Assigned task:
Return the lines of the data below starting at the one holding "engañosos con nuestro" and ending at the one holding "2024, 13:43", word for word, leaving every picture out.

Data records:

• • • • • • •

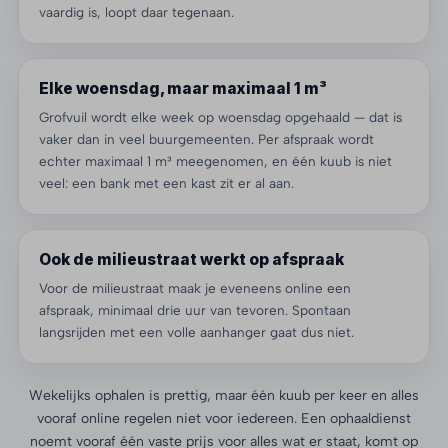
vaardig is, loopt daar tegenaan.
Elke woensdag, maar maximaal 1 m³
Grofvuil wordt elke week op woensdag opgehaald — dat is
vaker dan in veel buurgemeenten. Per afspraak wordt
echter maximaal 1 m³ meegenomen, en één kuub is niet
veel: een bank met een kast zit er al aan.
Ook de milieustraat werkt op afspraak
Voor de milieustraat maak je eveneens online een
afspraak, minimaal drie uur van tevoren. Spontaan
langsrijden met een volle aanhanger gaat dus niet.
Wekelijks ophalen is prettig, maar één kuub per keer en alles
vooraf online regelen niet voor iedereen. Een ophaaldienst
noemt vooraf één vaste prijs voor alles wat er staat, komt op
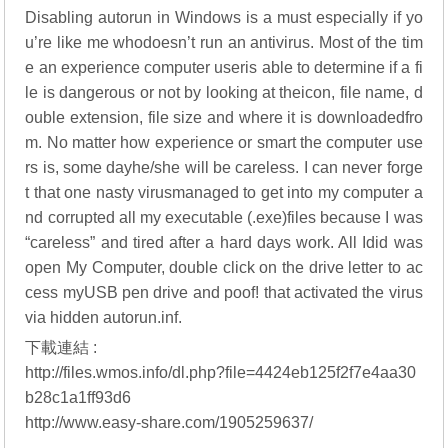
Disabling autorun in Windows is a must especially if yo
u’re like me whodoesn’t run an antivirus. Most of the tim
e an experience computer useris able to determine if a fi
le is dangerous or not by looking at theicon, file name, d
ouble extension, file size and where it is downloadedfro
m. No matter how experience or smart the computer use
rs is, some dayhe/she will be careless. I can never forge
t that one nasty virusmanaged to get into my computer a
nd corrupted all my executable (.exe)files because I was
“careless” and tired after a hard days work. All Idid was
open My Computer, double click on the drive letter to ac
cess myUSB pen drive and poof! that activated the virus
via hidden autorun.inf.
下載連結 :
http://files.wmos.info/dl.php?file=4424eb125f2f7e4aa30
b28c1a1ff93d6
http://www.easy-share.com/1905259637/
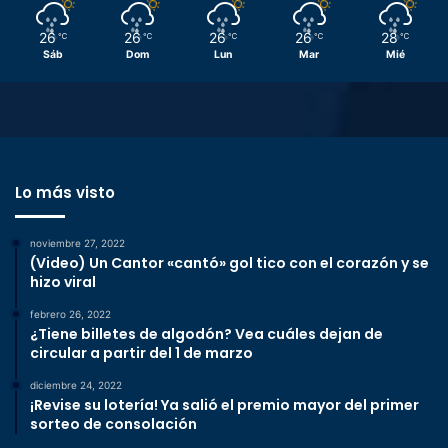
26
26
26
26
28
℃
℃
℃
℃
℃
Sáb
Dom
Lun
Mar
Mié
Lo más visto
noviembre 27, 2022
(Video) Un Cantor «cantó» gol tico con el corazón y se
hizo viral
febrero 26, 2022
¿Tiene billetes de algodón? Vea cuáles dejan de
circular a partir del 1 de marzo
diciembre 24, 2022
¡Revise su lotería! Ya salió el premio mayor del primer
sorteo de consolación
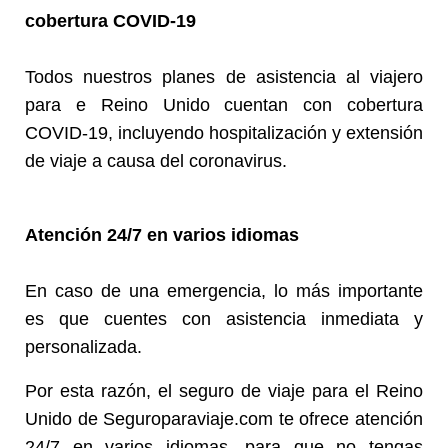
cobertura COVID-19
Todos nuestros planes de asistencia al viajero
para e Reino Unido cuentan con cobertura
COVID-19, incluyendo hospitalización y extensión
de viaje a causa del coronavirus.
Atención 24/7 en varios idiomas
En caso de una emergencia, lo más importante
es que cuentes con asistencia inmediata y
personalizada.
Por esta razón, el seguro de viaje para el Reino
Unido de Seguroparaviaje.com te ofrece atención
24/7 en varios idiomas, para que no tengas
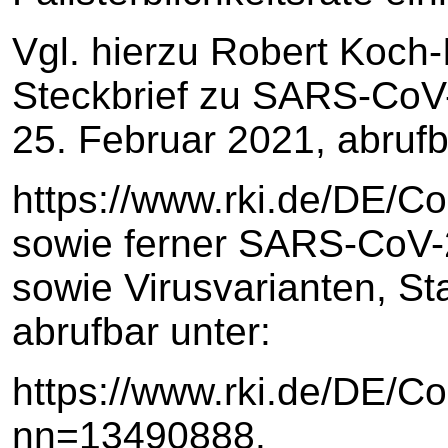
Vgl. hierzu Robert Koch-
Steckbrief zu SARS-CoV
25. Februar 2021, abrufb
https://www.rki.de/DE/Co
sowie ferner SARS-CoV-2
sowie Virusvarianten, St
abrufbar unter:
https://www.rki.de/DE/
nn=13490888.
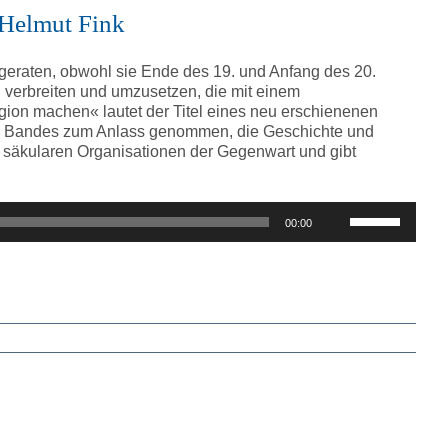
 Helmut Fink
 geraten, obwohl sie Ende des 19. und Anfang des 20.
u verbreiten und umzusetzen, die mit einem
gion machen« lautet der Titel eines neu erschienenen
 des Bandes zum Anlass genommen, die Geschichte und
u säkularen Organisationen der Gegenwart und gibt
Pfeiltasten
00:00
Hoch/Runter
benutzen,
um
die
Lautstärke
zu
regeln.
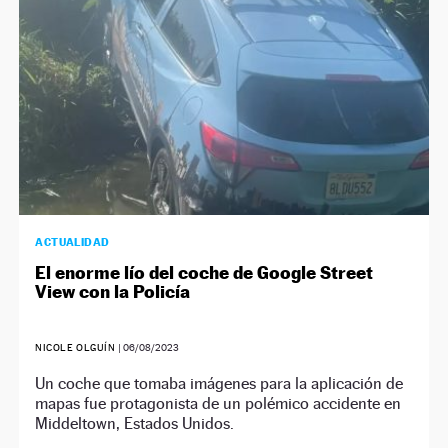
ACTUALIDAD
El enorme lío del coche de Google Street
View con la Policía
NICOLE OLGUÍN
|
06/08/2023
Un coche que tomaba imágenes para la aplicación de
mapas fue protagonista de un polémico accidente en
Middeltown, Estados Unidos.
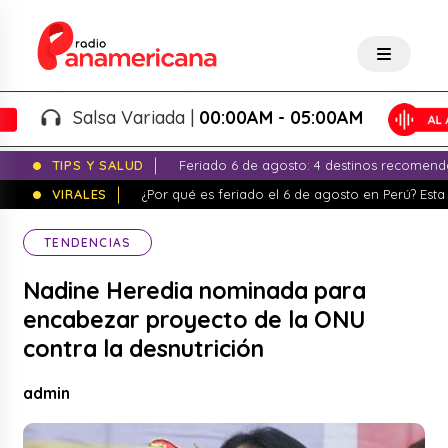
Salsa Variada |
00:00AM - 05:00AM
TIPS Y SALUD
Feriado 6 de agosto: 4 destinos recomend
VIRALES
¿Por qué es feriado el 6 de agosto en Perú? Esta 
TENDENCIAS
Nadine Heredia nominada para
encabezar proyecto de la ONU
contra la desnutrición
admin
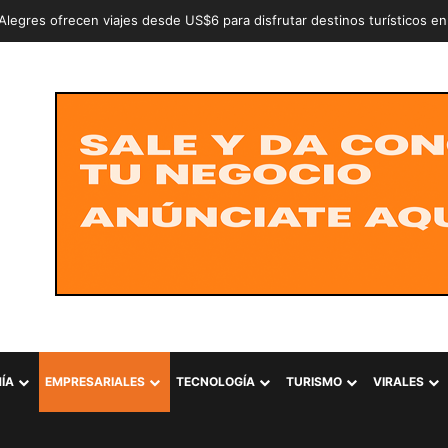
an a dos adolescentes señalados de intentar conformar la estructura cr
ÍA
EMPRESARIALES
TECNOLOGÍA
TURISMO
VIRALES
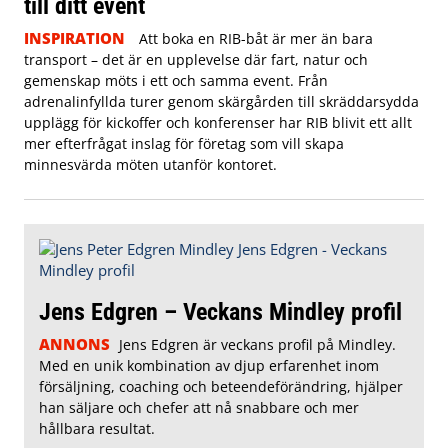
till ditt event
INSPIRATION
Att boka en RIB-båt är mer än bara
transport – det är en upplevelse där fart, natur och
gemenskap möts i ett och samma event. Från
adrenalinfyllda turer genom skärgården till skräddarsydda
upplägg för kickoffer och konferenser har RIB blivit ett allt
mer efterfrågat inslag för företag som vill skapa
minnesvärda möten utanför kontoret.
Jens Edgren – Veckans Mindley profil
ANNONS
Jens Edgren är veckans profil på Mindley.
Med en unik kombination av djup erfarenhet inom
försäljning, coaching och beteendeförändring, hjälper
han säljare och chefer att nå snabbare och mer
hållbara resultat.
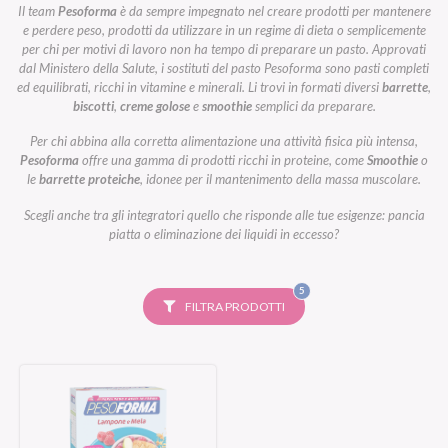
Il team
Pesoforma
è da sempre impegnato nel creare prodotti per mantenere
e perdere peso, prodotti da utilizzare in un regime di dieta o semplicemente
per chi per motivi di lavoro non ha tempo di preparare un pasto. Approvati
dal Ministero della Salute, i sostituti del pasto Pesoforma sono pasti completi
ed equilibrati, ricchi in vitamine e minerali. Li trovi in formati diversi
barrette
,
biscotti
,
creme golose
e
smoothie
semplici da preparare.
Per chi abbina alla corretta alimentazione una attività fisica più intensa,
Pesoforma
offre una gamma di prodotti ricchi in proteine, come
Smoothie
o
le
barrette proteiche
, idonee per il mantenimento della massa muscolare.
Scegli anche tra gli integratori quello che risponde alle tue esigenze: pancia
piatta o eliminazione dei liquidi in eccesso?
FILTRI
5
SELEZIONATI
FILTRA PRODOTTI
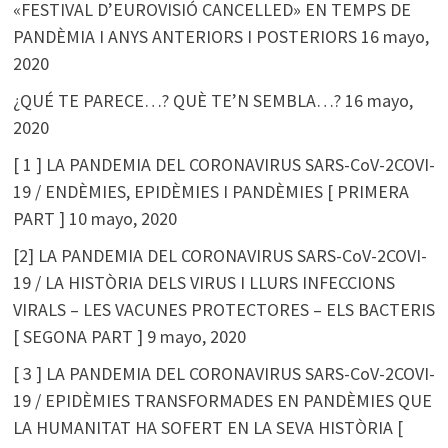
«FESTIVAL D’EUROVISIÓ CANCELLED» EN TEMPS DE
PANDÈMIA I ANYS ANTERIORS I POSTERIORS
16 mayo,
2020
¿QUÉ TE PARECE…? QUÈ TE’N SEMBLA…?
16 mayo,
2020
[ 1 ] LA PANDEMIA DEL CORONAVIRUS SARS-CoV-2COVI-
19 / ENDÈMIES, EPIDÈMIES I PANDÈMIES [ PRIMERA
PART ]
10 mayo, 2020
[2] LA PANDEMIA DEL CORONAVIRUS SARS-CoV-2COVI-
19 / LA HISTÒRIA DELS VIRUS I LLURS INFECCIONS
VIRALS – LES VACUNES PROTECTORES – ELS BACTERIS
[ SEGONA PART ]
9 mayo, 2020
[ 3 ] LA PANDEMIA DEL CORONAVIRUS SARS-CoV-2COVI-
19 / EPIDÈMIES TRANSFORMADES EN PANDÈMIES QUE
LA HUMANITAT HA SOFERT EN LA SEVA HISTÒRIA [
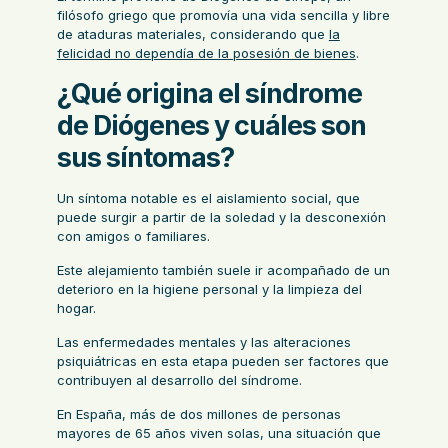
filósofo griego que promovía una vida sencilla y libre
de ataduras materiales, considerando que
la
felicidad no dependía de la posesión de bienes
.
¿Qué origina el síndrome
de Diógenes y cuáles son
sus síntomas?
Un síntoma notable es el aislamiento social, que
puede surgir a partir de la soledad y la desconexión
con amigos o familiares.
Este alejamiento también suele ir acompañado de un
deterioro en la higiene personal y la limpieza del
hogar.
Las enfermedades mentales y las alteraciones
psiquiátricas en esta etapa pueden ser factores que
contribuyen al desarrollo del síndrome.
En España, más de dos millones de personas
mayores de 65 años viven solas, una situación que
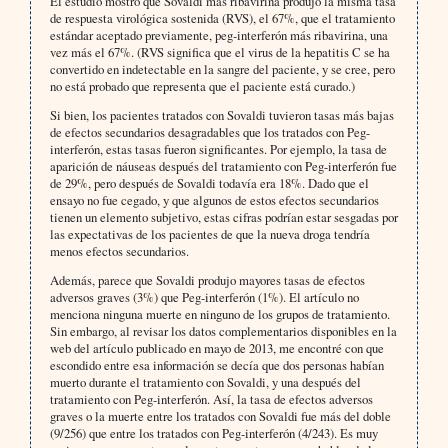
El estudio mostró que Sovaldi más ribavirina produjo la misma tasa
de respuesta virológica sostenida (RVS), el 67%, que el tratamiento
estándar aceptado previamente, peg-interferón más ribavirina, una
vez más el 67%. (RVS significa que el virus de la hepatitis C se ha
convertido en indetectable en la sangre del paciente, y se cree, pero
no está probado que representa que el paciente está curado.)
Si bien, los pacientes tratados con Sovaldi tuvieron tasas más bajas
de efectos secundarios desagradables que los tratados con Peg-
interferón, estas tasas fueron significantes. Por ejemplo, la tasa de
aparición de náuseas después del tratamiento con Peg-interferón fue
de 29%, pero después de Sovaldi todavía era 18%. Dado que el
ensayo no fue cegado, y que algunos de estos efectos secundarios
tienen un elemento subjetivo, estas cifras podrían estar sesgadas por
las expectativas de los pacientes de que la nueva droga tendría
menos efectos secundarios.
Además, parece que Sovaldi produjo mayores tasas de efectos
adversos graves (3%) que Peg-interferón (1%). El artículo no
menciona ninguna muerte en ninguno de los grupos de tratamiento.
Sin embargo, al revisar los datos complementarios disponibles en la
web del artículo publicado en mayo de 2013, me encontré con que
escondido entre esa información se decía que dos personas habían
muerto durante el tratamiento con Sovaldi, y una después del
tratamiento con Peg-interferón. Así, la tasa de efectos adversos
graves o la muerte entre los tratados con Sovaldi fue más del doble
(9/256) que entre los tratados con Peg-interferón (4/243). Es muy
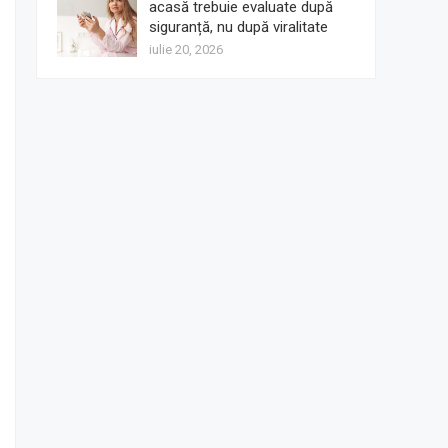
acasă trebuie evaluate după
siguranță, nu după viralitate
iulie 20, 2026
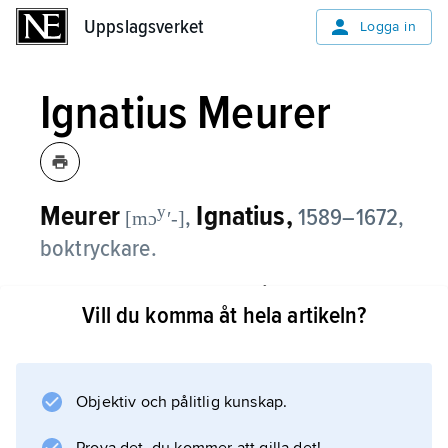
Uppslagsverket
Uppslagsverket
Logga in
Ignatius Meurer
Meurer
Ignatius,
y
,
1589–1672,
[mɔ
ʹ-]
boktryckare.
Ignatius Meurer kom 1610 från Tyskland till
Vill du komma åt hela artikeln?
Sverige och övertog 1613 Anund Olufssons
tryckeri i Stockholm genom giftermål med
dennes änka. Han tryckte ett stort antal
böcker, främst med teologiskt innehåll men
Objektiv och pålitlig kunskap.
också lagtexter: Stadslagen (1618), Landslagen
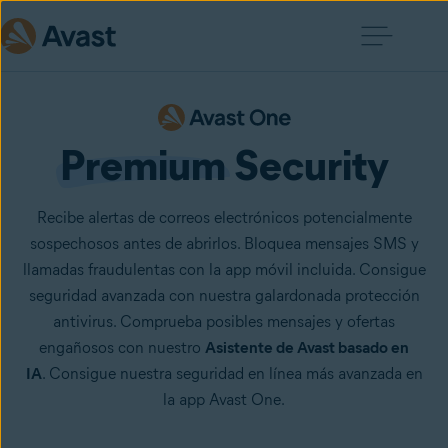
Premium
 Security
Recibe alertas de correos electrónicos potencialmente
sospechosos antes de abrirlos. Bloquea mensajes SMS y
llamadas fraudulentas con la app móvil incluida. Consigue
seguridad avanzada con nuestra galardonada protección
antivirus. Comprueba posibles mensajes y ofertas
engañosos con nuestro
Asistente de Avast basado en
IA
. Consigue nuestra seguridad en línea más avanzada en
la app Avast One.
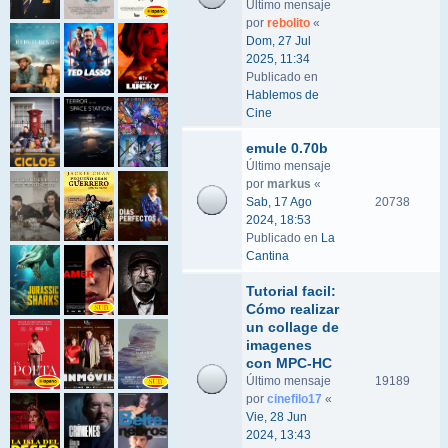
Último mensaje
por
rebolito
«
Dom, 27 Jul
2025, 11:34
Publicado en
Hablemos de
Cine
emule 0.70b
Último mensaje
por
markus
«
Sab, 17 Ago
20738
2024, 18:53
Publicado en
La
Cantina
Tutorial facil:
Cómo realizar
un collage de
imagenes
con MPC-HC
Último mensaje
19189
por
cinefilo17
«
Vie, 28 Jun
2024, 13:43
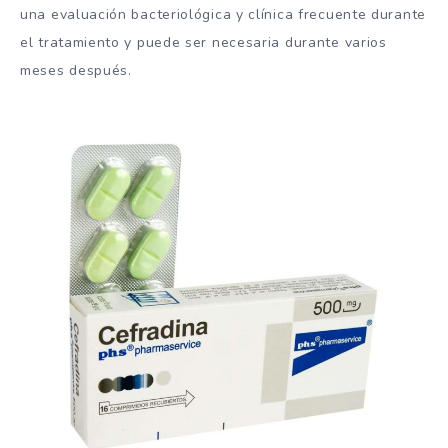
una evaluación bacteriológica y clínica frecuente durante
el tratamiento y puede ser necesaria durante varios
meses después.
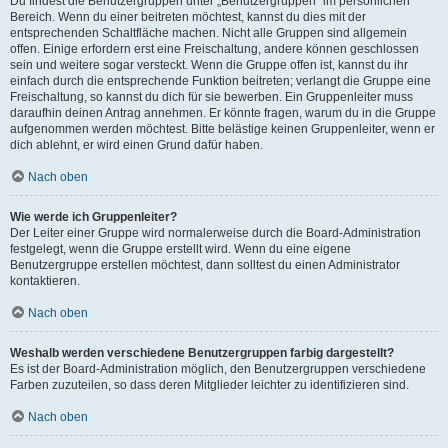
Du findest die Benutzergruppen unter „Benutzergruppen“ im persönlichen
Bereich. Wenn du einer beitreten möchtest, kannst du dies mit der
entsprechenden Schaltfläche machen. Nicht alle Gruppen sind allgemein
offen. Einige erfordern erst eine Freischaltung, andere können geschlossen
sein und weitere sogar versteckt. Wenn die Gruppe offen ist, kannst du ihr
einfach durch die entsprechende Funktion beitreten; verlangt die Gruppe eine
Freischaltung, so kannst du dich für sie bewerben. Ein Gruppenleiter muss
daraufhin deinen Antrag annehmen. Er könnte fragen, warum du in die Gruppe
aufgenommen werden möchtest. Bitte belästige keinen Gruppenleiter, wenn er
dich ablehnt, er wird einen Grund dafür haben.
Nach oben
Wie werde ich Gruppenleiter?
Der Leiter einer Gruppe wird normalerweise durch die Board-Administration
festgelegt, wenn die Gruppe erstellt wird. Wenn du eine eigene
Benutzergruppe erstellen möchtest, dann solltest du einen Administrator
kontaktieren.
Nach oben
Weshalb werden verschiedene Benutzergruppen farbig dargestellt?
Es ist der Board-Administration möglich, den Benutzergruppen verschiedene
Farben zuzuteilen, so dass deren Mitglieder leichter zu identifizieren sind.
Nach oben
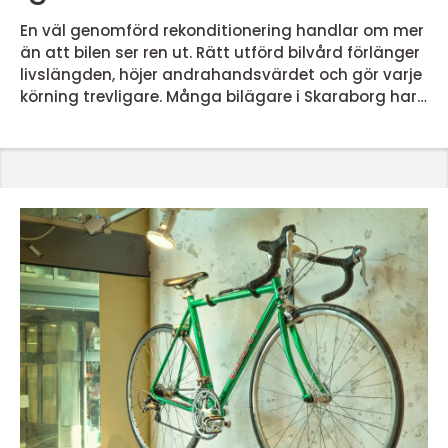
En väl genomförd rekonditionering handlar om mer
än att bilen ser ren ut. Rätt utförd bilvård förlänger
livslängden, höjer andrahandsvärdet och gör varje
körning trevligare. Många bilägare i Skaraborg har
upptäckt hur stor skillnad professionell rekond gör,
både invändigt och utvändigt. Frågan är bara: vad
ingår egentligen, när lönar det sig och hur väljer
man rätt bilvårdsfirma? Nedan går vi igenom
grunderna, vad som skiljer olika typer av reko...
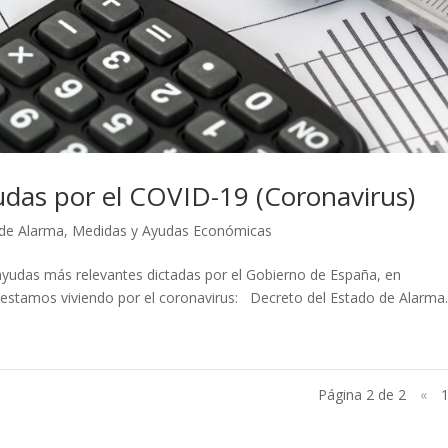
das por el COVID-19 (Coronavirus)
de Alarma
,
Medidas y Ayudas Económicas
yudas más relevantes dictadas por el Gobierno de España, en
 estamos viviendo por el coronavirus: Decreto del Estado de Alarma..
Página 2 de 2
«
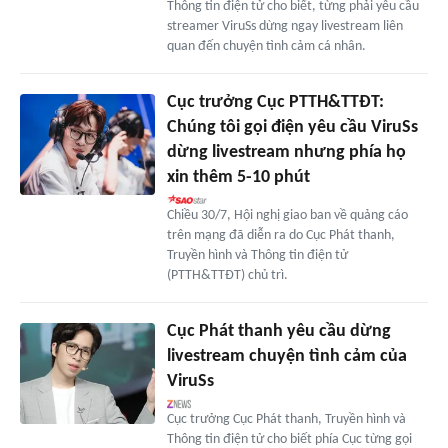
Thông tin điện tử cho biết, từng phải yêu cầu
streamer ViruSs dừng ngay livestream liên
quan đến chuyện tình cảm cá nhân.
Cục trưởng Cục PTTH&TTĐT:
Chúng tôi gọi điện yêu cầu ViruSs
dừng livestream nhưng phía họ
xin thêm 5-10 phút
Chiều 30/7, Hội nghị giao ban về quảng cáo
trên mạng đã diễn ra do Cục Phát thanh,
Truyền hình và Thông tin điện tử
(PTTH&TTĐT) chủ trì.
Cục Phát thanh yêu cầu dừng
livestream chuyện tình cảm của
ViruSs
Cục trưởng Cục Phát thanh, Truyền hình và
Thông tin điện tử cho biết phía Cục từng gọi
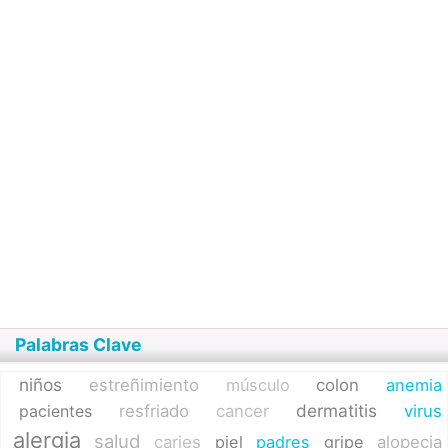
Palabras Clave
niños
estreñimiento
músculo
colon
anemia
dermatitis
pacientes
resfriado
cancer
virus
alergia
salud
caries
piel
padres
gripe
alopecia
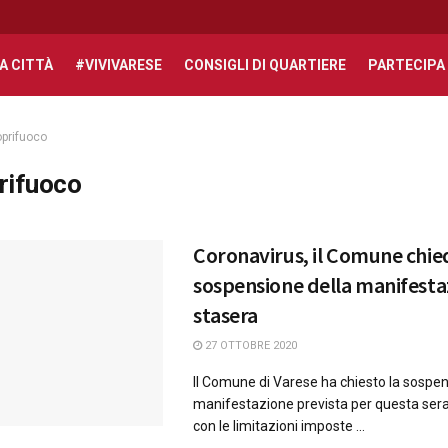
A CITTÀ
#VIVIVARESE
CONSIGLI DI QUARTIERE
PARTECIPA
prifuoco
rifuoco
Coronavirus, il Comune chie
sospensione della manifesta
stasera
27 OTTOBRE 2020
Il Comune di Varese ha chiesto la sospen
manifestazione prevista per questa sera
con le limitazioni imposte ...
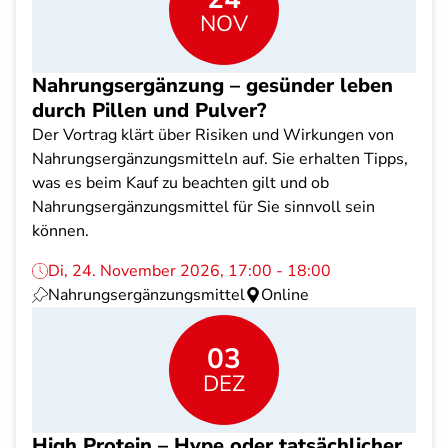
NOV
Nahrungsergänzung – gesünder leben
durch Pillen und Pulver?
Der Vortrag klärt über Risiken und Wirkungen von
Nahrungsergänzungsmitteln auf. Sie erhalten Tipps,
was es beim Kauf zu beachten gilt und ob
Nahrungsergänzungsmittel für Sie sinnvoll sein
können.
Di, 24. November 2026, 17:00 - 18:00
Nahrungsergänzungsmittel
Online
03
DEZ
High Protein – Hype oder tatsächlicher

• • • • • • •

Answer box:
engañosos con nuestro
Asistente de Avast basado en
IA
. Consigue nuestra seguridad en línea más avanzada en
la app Avast One.
Último mensaje
por
rebolito
«
Dom, 27 Jul
2025, 11:34
Publicado en
Hablemos de
Cine
emule 0.70b
Último mensaje
por
markus
«
Sab, 17 Ago
20738
2024, 18:53
Publicado en
La
Cantina
Tutorial facil:
Cómo realizar
un collage de
imagenes
con MPC-HC
Último mensaje
19189
por
cinefilo17
«
Vie, 28 Jun
2024, 13:43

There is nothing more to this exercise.